Além disso, o que não faz nenhum sentido na cena vista é uma mulher negra defendendo o opressor, retratado numa mulher branca, rica, famosa, de elite, que nunca a defenderia com tanto afinco do lado de fora do reality.

Por isso, o letramento racial se torna cada vez mais necessário. Não só para a área da educação básica, onde uma lei exige que seja estudada a questão racial presente na história e cultura brasileiras.

Está na hora de expandir para outras esferas da sociedade. Passou da hora de inserir o estudo da raça e da formação do Brasil nos cursos universitários, de formação de educadores e de todos os profissionais que lidam diretamente com questões sociais, como a Medicina e a Psicologia, por exemplo.

Nossos ancestrais com certeza se entristecem também ao ver cenas de desentendimento entre os nossos.

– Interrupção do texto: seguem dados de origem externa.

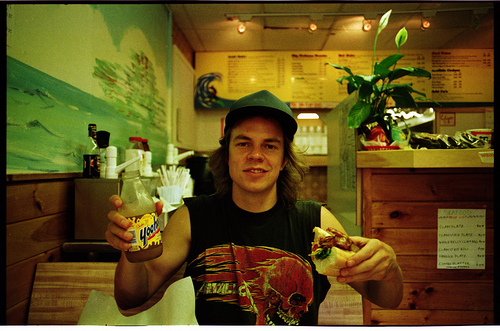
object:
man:
[104, 89, 403, 326]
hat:
[223, 89, 298, 142]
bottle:
[117, 170, 164, 263]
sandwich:
[307, 225, 362, 277]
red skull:
[263, 256, 313, 326]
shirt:
[181, 193, 331, 325]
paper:
[437, 208, 486, 269]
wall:
[361, 168, 493, 326]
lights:
[236, 14, 254, 34]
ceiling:
[172, 0, 494, 53]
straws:
[156, 163, 191, 185]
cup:
[160, 186, 184, 205]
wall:
[7, 3, 184, 184]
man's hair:
[203, 124, 312, 211]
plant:
[323, 8, 445, 147]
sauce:
[323, 246, 351, 253]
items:
[357, 116, 492, 153]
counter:
[355, 148, 493, 168]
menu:
[194, 49, 494, 110]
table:
[74, 177, 159, 240]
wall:
[180, 49, 493, 173]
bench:
[28, 261, 363, 325]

Não se trata de defender um ou outro brigão. Nenhum dos dois está certo. Não é para brigar. É para, ao menos, se respeitar!

É preciso aquilombar. Nosso povo tem na veia as filosofias dos povos originários da convivência em comunidade.

A torcida aqui vai para todas as pessoas negras ganharem os prêmios da união, da dignidade, da força e resistência, da equidade de direitos, do respeito e da autopercepção de suas identidades e significados.

Como os negros e negras vão conquistar espaços e lutar para mudar suas condições de vida em um universo racista, machista e sexista, se não sabem quem são?